» Task objective
Below are entries; count the lines among them that contain the word "casing", and give only the count.

» Records provided
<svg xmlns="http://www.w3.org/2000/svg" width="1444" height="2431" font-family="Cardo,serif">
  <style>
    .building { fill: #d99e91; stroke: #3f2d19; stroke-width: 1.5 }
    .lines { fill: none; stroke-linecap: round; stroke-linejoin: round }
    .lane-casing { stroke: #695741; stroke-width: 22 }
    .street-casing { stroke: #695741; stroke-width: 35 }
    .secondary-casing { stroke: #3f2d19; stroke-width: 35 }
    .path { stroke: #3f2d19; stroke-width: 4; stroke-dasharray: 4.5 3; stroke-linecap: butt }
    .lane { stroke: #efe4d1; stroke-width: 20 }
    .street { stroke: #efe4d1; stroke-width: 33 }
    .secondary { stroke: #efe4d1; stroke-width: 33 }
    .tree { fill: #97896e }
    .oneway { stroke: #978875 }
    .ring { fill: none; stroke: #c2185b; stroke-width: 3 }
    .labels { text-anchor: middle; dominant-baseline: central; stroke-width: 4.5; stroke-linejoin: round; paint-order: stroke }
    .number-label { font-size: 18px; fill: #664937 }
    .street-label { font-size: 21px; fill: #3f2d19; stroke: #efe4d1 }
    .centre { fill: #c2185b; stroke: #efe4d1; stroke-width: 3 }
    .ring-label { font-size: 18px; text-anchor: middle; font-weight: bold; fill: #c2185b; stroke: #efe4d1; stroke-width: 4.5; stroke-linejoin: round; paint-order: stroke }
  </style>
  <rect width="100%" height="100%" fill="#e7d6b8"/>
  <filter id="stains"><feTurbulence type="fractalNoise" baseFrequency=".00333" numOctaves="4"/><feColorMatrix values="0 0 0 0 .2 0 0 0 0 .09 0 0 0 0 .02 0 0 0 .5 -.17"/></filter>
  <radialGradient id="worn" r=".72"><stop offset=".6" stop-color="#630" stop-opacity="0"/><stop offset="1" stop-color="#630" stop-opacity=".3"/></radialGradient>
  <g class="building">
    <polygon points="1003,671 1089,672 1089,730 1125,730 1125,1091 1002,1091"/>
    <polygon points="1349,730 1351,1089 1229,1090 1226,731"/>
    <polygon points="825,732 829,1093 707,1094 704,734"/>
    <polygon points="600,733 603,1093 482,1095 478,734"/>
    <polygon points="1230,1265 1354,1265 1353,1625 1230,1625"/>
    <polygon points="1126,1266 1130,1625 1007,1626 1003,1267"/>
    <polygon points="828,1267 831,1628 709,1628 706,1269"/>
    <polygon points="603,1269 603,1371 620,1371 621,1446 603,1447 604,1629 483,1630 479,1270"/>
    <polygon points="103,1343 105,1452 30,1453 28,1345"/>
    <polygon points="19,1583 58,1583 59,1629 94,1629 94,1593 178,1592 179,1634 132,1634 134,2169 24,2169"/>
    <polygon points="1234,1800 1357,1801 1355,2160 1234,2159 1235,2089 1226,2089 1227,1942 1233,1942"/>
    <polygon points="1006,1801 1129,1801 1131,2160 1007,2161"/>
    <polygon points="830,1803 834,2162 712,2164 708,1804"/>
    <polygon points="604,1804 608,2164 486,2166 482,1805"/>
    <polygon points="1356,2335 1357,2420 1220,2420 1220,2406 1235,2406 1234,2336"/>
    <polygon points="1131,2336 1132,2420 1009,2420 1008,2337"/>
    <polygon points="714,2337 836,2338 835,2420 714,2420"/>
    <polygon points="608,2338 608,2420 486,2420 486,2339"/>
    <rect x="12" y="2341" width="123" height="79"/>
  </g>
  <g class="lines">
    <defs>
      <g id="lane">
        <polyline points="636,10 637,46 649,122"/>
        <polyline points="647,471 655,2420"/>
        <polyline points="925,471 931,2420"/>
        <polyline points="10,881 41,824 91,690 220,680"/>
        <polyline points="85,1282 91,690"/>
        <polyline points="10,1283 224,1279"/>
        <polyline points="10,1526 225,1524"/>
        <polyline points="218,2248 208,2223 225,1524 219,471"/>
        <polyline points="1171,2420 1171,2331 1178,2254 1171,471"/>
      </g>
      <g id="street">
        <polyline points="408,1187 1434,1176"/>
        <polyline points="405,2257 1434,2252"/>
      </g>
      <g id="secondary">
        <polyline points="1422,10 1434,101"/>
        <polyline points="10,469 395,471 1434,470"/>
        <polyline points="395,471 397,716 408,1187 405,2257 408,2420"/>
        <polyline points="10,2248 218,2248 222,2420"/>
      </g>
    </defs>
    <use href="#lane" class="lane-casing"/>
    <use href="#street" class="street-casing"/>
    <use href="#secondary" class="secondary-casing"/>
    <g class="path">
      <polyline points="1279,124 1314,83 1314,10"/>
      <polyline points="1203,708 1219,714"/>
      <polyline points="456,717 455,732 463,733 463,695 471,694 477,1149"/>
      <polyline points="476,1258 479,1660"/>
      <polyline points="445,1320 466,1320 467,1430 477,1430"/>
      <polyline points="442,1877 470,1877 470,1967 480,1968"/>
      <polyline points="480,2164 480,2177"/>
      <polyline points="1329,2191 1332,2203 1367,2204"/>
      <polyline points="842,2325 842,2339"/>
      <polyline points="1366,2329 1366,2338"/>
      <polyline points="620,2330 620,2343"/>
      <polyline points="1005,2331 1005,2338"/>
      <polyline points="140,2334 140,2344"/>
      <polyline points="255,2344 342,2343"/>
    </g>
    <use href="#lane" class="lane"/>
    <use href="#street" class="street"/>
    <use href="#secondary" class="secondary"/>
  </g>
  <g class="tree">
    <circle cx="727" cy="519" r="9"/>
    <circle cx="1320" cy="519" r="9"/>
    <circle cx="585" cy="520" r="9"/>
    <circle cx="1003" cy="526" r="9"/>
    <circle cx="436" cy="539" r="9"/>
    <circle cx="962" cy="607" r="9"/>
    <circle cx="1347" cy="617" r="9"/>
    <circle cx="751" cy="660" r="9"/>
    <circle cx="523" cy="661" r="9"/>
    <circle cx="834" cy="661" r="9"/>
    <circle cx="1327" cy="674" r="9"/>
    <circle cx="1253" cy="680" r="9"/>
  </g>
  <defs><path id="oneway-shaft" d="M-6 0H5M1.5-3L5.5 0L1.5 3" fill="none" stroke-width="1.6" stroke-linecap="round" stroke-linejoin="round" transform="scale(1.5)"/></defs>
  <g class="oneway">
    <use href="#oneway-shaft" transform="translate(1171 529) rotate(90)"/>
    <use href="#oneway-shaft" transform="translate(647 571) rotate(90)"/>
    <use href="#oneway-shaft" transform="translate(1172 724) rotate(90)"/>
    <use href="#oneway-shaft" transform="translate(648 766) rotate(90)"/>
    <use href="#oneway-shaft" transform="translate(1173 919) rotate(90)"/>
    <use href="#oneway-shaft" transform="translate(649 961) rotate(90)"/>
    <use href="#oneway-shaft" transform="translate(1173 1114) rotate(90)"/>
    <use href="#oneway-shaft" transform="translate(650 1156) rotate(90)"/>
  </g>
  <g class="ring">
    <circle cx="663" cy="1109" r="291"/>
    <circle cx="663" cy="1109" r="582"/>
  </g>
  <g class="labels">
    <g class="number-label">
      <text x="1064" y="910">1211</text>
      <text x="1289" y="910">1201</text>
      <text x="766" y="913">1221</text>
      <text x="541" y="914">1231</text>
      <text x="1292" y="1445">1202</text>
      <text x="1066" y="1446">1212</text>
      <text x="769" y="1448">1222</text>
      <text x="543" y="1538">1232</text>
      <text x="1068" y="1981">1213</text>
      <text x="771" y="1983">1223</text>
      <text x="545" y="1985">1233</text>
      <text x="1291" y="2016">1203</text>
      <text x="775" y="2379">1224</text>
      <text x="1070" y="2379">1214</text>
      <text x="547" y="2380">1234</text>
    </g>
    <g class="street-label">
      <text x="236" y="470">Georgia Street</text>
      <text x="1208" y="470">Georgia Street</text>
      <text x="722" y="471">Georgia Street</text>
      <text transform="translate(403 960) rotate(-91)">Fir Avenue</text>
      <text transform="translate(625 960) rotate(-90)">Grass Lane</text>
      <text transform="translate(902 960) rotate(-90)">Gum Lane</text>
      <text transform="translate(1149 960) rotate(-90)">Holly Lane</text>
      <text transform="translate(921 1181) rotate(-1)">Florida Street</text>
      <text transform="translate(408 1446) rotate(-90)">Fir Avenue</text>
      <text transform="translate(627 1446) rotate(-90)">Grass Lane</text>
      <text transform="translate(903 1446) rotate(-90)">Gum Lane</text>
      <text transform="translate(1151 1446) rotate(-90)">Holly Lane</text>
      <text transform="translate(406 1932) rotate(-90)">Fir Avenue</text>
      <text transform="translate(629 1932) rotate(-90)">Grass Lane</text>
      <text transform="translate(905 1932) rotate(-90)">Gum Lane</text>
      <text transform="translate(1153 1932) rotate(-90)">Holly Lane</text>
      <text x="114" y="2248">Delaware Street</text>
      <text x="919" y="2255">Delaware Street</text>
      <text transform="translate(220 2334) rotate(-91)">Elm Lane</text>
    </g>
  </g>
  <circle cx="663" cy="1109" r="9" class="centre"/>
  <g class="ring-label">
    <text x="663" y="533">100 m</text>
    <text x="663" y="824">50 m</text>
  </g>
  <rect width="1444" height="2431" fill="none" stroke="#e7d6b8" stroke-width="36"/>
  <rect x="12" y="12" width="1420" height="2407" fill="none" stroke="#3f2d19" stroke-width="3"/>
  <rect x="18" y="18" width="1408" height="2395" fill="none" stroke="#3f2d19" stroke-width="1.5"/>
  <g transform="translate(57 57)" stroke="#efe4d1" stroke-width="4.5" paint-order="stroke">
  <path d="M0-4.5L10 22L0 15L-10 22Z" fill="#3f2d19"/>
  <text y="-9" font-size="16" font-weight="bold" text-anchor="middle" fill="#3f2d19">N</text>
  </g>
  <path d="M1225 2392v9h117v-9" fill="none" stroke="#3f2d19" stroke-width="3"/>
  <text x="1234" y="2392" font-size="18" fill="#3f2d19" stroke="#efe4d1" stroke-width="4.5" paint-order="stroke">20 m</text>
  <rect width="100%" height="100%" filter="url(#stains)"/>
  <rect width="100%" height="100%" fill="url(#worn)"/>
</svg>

» Exercise response
6